If I define a function as follows:
$$ f(x) = |x| , \: \text{if x $\neq$ 0}, \: \\ \text{and} \\ f(x) = 0 , \: \text{if $x = 0$}. \\ $$
Is $f$ differentiable?
I think it is. The absolute value function is differentiable everywhere except from $x=0$. The way $f$ is defined above, however, its derivative at $x=0$ is $f' = 0$ and thereby $f$ is differentiable.
Am I mistaken?
You have some answers already, but let me just point out what might be a source of confusion: if a function is defined piecewise, it can be differentiated piecewise, except at the endpoints which must be checked individually.
For instance, your function is $$ f(x) = |x| = \begin{cases} x & x > 0 \\ -x & x < 0 \\ 0 & x = 0\end{cases} $$ It's tempting to say, “Well, $x$, $-x$, and $0$ are all differentiable functions, so $$ \color{red}{ f'(x) = \begin{cases} 1 & x > 0 \\ -1 & x < 0 \\ 0 & x = 0\end{cases} } $$ and therefore $f$ is differentiable for all $x$.”

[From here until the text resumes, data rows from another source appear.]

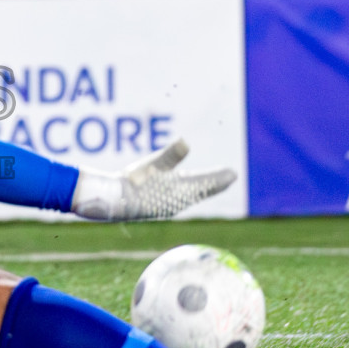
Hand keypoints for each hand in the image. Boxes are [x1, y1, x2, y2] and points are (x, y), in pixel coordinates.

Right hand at [69, 139, 237, 221]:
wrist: (114, 203)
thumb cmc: (134, 183)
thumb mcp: (152, 164)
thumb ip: (171, 154)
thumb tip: (185, 142)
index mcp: (182, 189)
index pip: (207, 182)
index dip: (220, 177)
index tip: (233, 174)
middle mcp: (179, 199)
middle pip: (202, 189)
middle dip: (214, 183)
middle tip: (228, 177)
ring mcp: (168, 204)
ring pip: (190, 195)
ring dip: (201, 187)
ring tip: (209, 184)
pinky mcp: (157, 205)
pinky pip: (178, 197)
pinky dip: (186, 192)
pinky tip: (180, 191)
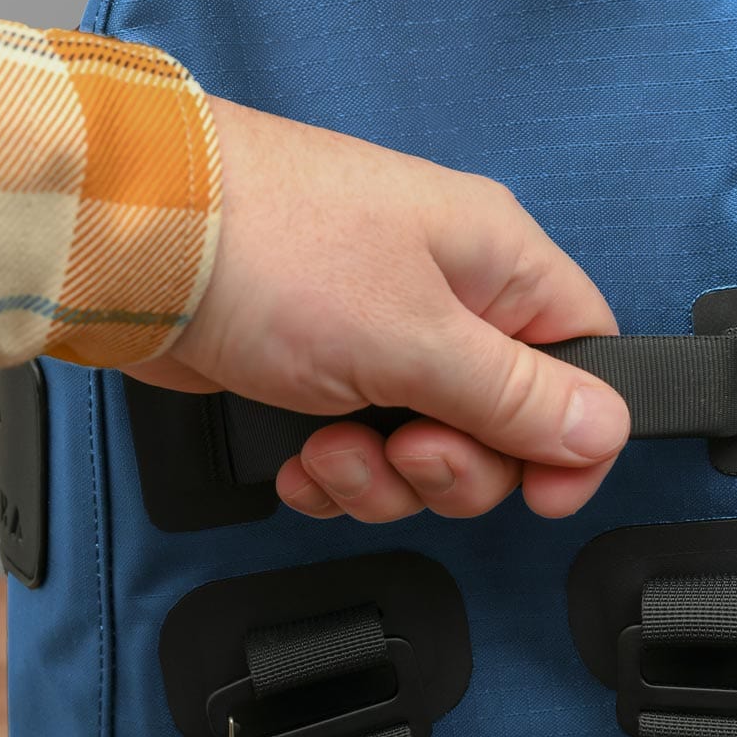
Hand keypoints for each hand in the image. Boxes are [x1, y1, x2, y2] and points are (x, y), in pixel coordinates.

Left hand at [127, 96, 629, 522]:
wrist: (133, 243)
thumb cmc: (271, 251)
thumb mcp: (414, 337)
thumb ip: (516, 394)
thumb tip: (603, 428)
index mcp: (497, 264)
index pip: (584, 360)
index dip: (573, 437)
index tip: (543, 492)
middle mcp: (451, 299)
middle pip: (508, 424)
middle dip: (457, 466)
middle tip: (408, 452)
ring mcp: (386, 336)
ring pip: (431, 448)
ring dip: (385, 476)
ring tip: (334, 449)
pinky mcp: (329, 370)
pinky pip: (367, 449)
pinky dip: (338, 472)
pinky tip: (303, 460)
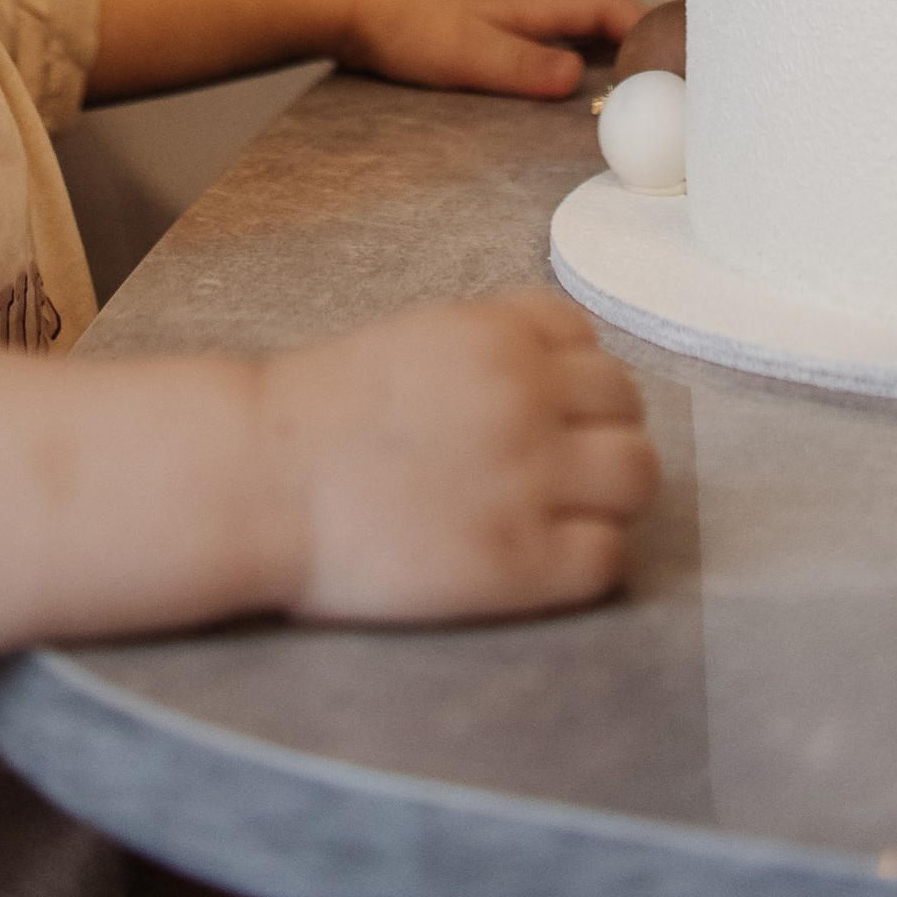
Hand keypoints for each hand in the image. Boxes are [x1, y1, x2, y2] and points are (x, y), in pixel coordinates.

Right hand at [259, 293, 657, 622]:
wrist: (259, 481)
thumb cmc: (317, 415)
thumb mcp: (414, 342)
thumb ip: (488, 352)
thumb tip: (548, 383)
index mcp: (498, 334)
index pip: (589, 341)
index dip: (571, 377)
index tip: (545, 406)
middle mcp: (528, 395)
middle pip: (627, 405)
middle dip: (598, 431)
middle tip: (558, 466)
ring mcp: (531, 479)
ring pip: (637, 476)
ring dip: (609, 493)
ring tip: (562, 512)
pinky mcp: (521, 562)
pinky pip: (608, 557)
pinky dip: (588, 558)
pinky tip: (543, 559)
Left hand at [338, 0, 644, 98]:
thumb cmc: (406, 22)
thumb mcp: (468, 54)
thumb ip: (524, 67)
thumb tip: (579, 82)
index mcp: (530, 1)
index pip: (605, 5)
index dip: (644, 27)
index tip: (674, 56)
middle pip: (595, 10)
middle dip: (632, 35)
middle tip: (661, 72)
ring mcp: (501, 6)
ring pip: (567, 21)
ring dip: (599, 44)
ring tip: (624, 80)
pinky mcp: (478, 19)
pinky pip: (540, 31)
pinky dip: (565, 50)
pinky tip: (559, 73)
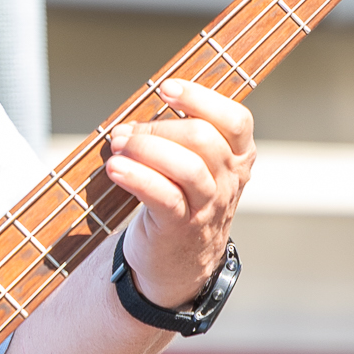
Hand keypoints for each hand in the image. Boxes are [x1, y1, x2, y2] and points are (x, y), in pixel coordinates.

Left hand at [106, 77, 254, 311]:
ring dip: (146, 148)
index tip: (167, 89)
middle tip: (126, 133)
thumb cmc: (180, 202)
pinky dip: (136, 177)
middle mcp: (229, 181)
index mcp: (238, 158)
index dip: (202, 98)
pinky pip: (163, 196)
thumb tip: (133, 120)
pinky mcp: (180, 227)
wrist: (178, 264)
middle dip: (158, 127)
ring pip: (187, 166)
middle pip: (204, 138)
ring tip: (118, 146)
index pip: (236, 120)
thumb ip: (178, 139)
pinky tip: (115, 168)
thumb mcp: (194, 168)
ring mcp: (207, 206)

But actually, we can only differentiate on the interior of the pieces. That is, $$ f'(x) = \begin{cases} 1 & x > 0 \\ -1 & x < 0 \end{cases} $$ is true. But to check whether $f$ is differentiable at $0$, we need to decide if $$ \lim_{h\to 0} \frac{f(0+h) - f(0)}{h} = \lim_{h\to 0} \frac{|h|}{h} $$ exists. In fact, this limit does not exist.
The moral of the story is that differentiability requires checking not just a point, but a neighborhood around that point. This is why when it can fail to be differentiable at the transition points of piecewise-defined functions.
For $t \ne 0$ we have $\frac{f(t)-f(0)}{t-0}= \frac{|t|}{t}.$
Hence $\lim_{t \to 0+0}\frac{f(t)-f(0)}{t-0}=1$ and $\lim_{t \to 0-0}\frac{f(t)-f(0)}{t-0}=-1$.
Consequence: $f$ is not differentiable at $0.$